Solid dividends harder to find

"It is getting hard to find stable, growing dividends, so you have to do a lot of hunting," says Howard Silverblatt, the senior index analyst at Standard & Poor's, referring to the rash of dividend cuts by big companies. "These days, small caps are an acceptable way to go."

That notion flies in the face of some long-held biases on Wall Street. Investors typically like small-cap stocks for fast-climbing profits and highflying stock prices, not dividend income.

Unlike goliaths in the Standard & Poor's 500 Index ($INX) -- 72% of its stocks pay a dividend -- small companies often reinvest earnings to fuel future growth, rather than reward shareholders.
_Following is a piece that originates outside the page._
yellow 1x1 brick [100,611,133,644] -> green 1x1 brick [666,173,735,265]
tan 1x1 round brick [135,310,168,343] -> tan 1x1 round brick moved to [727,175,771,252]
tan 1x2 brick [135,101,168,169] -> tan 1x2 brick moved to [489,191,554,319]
Still, dividend-paying stocks account for 56% of the S&P Midcap 400 Index ($MID.X) and one-third of the Russell 2000 Index ($RUT.X), including tobacco merchant Universal.

With a yield of 4.8%, Universal is the smallest company on our list. But it has the longest track record of dividend increases, having raised its payout every year since 1971.
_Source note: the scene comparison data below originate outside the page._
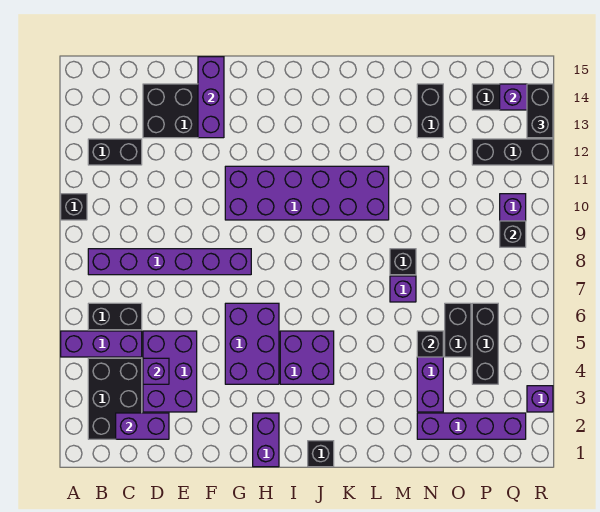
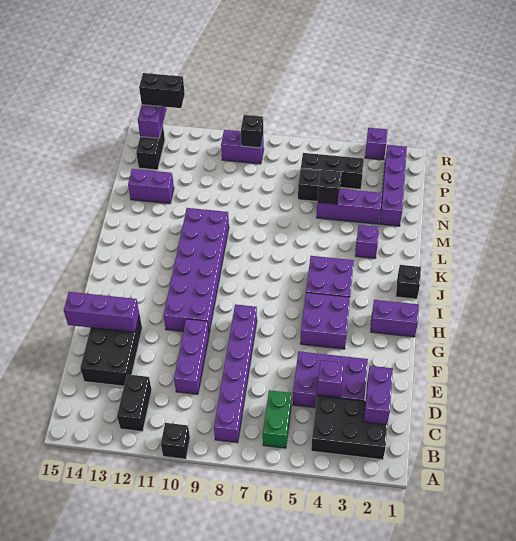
purple 1x3 brick [61,331,142,357] -> purple 1x3 brick moved to [174,319,209,394]
black 1x2 brick [88,303,142,330] -> green 1x2 brick [263,390,292,448]
purple 2x3 brick [225,303,279,384] -> purple 2x2 brick [300,293,350,349]
purple 1x1 brick [390,276,416,302] -> purple 1x1 brick moved to [355,225,379,258]
black 1x1 brick [390,249,416,275] -> none
black 1x2 brick [417,84,443,138] -> purple 1x2 brick [128,169,174,204]
black 1x3 brick [472,139,553,165] -> none

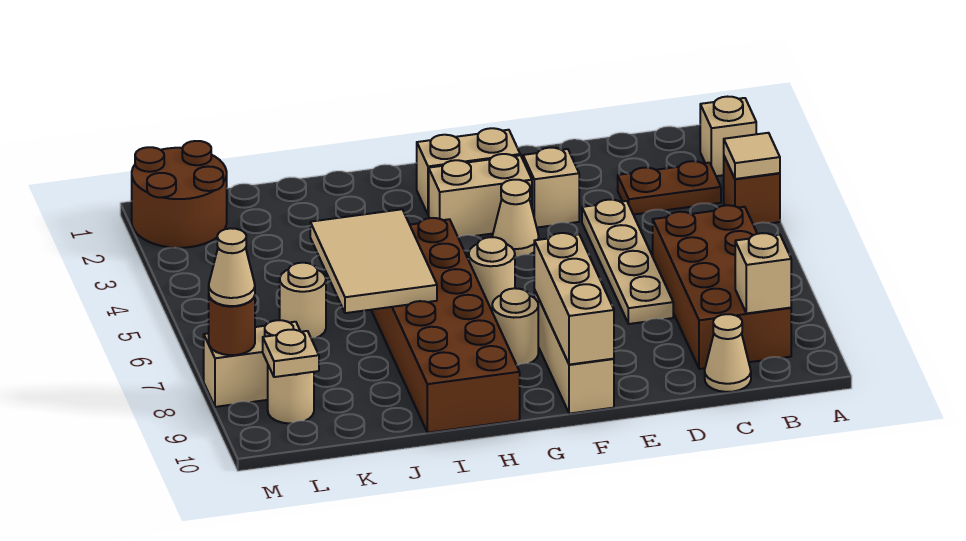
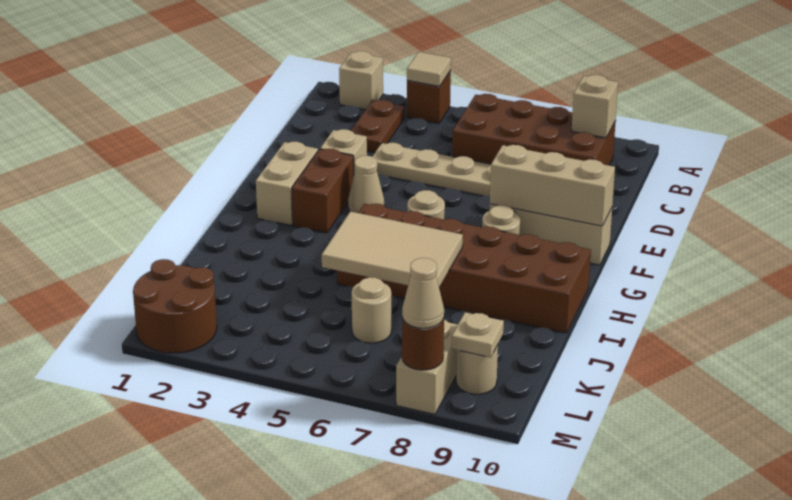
tan 1x1 cone [705,314,751,392] -> none
tan 1x2 brick [429,154,532,237] -> brown 1x2 brick [292,149,354,233]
"People believe there is a scarcity of small companies paying dividends," says Paul Magnuson, a co-manager of the Allianz NFJ Small Cap Value Fund (PCVAX). "It's one of the best-kept secrets in the small-cap arena."

What makes a safe dividend?

Of course, confidence in dividends has waned greatly.

Since the start of 2008, 967 dividends paid by U.S. companies have been cut or suspended, according to Standard & Poor's.

In seeking dividend stocks, investors should focus on companies with strong balance sheets and enough free cash flow to fund the dividend payment. "In this environment, dividends are really important because they are a measure of quality," Magnuson adds.

One of the biggest companies on our list is Flowers Foods, with a yield of 3.3%. The company's first-quarter profits were hurt by commodity hedges that backfired. Still, profits could climb 12% this year, partly because of recent acquisitions.

In fact, the timing of Flowers' latest quarterly dividend increase -- a 17% boost May 29 -- "highlights considerable confidence in earnings growth," says Farha Aslam, a Stephens analyst.

The same can be said for hospital-supply wholesaler Owens & Minor and gas utility South Jersey Industries.

Compared with other picks, Owens' 2.5% yield looks modest. But the 127-year-old company raised its quarterly dividend by 15% in February. Also, dividends consume only one-third of Owens' annual profits, which are projected to grow 8% this year and 11% in 2010.

South Jersey, meanwhile, raised its quarterly dividend 10% in late November, well above the company's target. With a 3.5% yield, its payout consumes just 48% of profits, well below the industry norm. Those profits, meanwhile, should grow 7% annually over the next three to five years.

Other names, however, have had a harder time.

With a yield of 2.8%, ABM raised its dividend 4% in December even though office vacancy rates have cut into demand for janitorial services, which constitute 70% of the company's revenue.

Still, cost cuts and the acquisition 18 months ago of ABM's biggest rival will help drive profits up 19%, to $1.33 a share, during the fiscal year that ends Oct. 31, says Dave Gold, a Sidoti analyst. Meanwhile, Gold sees the century-old company generating $88 million in free cash flow this year, more than enough to cover its $25 million dividend payout.

"It wasn't a huge dividend hike, but it says a lot about their business," Gold says.

No guarantee

Of course, just because a company has a long history of increasing dividends does not mean that payments will keep rising or even continue. These stocks also tend to be far less diversified than their bigger rivals, depending on a single region or product for their livelihood.